Publicado 01 de Junho de 2021 - 10h36

Por Correio Popular

"Acabaram as doses destinadas para o agendamento". Esse é o aviso desalentador publicado em 31/05/2021 no portal da vacinação contra a covid-19 da Secretaria Municipal de Saúde de Campinas. A mensagem dispensa explicações. A baixa imunização contra a doença é reflexo direto dos sucessivos erros cometidos pelo governo federal na gestão da pandemia.

Com viés ideológico e contaminado por um clima de antecipação eleitoral, a estratégia adotada pelas autoridades sanitárias federais leva a Nação a sucumbir diante de um patógeno que ceifa milhões de vidas, destrói empregos e negócios e condena uma geração a uma espécie de esquizofrenia diante do pesadelo a que se submete.

O professor Luiz Carlos Dias, da Unicamp, chama a atenção para o fato de que apenas 10% das pessoas estão efetivamente protegidas após cinco meses de campanha. Nesse ritmo, a população brasileira estará totalmente vacinada somente no início de 2023. Em consequência, o professor adverte que isso é inaceitável, porque milhares de pessoas vão morrer até lá, muito além das atuais 460 mil mortes.

Mas afinal, o Brasil vacina pouco ou muito? Com quase 500 mil mortes, as críticas com relação ao desempenho da vacinação são inevitáveis. Porém, o governo se defende com o argumento de que o país ocupa a quarta colocação na classificação mundial de vacinados. Segundo a Universidade de Oxford, no Reino Unido, esse dado é verdadeiro. Por esse critério, é um patamar esperado para o sexto país mais populoso do mundo, com 212 milhões de habitantes.
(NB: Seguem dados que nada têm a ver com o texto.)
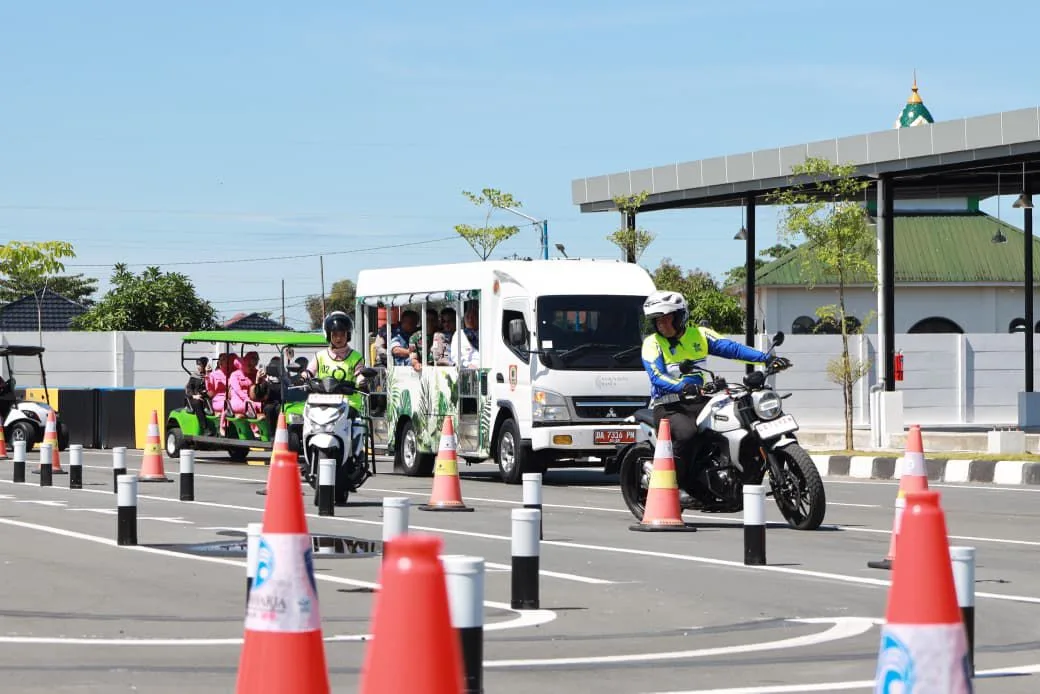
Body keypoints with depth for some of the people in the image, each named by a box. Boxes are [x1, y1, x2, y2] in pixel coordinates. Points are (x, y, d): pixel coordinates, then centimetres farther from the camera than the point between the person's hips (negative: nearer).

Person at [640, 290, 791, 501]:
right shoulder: (652, 343, 0)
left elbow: (731, 348, 5)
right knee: (686, 432, -35)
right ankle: (675, 485, -22)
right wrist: (682, 387, -35)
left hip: (699, 402, 5)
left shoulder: (698, 334, 12)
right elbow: (657, 376, -15)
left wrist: (767, 359, -7)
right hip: (668, 406, -5)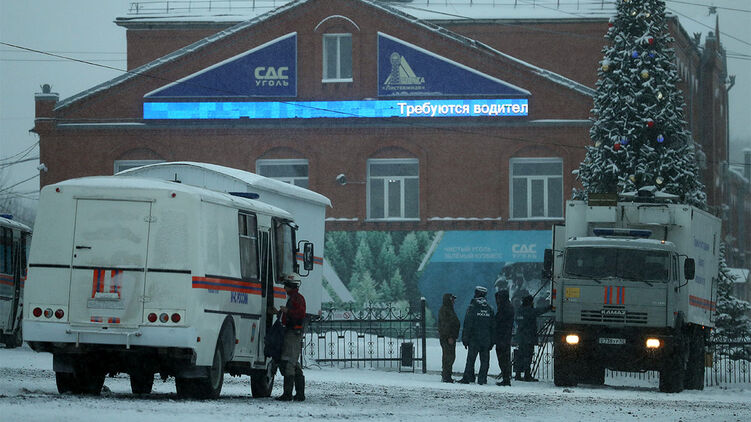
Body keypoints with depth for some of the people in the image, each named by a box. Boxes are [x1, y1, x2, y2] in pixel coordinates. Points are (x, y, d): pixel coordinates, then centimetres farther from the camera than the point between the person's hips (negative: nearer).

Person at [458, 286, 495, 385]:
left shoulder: (472, 307, -7)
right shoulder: (489, 309, 7)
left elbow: (467, 325, -10)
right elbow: (493, 326, 10)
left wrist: (465, 339, -5)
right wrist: (492, 341, 15)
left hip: (474, 340, -3)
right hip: (486, 340, 3)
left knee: (470, 359, 1)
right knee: (485, 360, 6)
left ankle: (467, 378, 1)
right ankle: (482, 379, 4)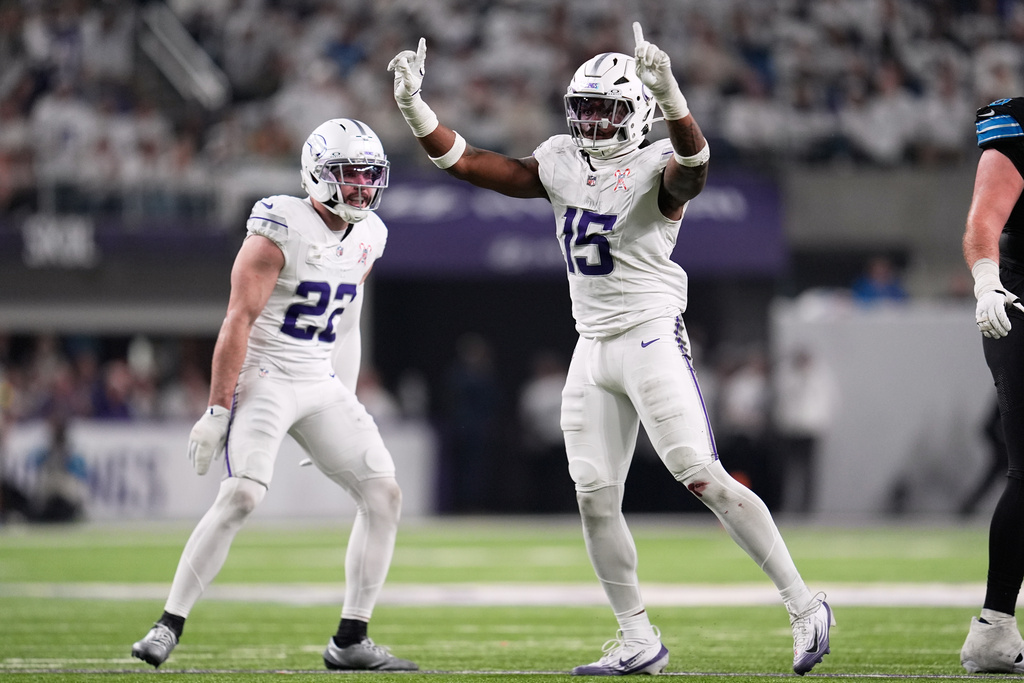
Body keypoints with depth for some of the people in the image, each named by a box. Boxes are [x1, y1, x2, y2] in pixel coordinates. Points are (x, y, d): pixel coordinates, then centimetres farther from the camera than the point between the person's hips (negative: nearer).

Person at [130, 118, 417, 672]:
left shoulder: (366, 238, 7)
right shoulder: (281, 231, -16)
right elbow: (238, 322, -17)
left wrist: (345, 411, 18)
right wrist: (218, 411, -19)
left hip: (321, 384, 8)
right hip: (263, 378, -7)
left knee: (384, 494, -2)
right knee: (241, 496, -23)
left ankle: (350, 641, 3)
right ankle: (168, 627, -15)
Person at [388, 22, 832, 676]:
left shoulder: (657, 168, -10)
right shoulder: (561, 163, 9)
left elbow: (693, 163, -34)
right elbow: (468, 161, 11)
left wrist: (669, 96, -52)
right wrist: (414, 107, -2)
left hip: (652, 337, -7)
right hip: (593, 346, 7)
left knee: (705, 479, -14)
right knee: (595, 498, 4)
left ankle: (803, 605, -9)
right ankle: (639, 641, 13)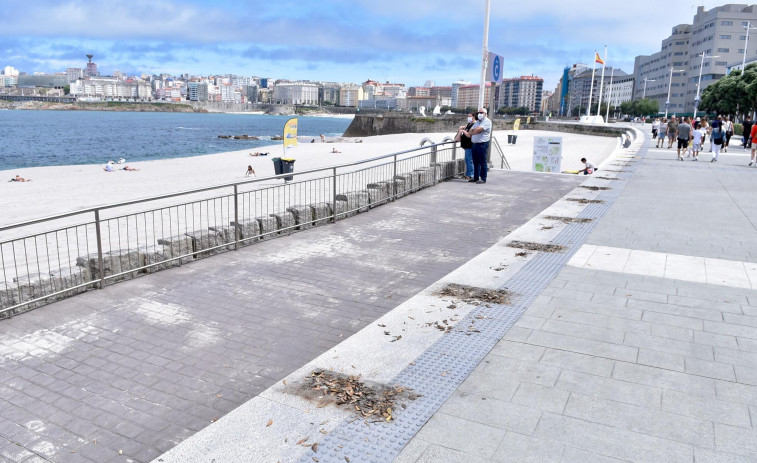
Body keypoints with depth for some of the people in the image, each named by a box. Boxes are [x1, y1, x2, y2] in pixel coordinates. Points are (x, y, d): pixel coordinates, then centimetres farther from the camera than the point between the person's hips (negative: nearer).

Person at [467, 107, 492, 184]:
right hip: (475, 144, 8)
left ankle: (483, 178, 2)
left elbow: (478, 130, -18)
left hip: (482, 144, -8)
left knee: (482, 162, -3)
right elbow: (471, 131, 17)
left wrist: (471, 132, -1)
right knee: (475, 162, 12)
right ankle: (476, 177, 19)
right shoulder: (477, 122, 20)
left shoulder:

Entretanto, quando a comparação do total de doses aplicadas considera o tamanho da população de cada país, o Brasil aparece em 77º lugar entre 190 nações e territórios. Outro dado relevante diz respeito à velocidade de aplicação. O Ministério da Saúde afirma que o país tem capacidade instalada de vacinar 2,4 milhões por dia. E já chegou a vacinar 18 milhões de crianças em campanha contra a poliomielite. Porém, desde 17 de janeiro de 2021, o Brasil só superou três vezes a marca de um milhão de vacinados em 24h. Uma decepção.

E com o vírus circulando livremente, novas mutações podem surgir a ponto de colocar em risco a capacidade de proteção das vacinas, o que seria ainda mais catastrófico, segundo alertam os especialistas. É preciso uma reação da sociedade organizada, de modo a mudar os rumos, o que parece pouco provável, dado o estado de letargia em que as instituições republicanas se encontram. Só nos resta a esperança.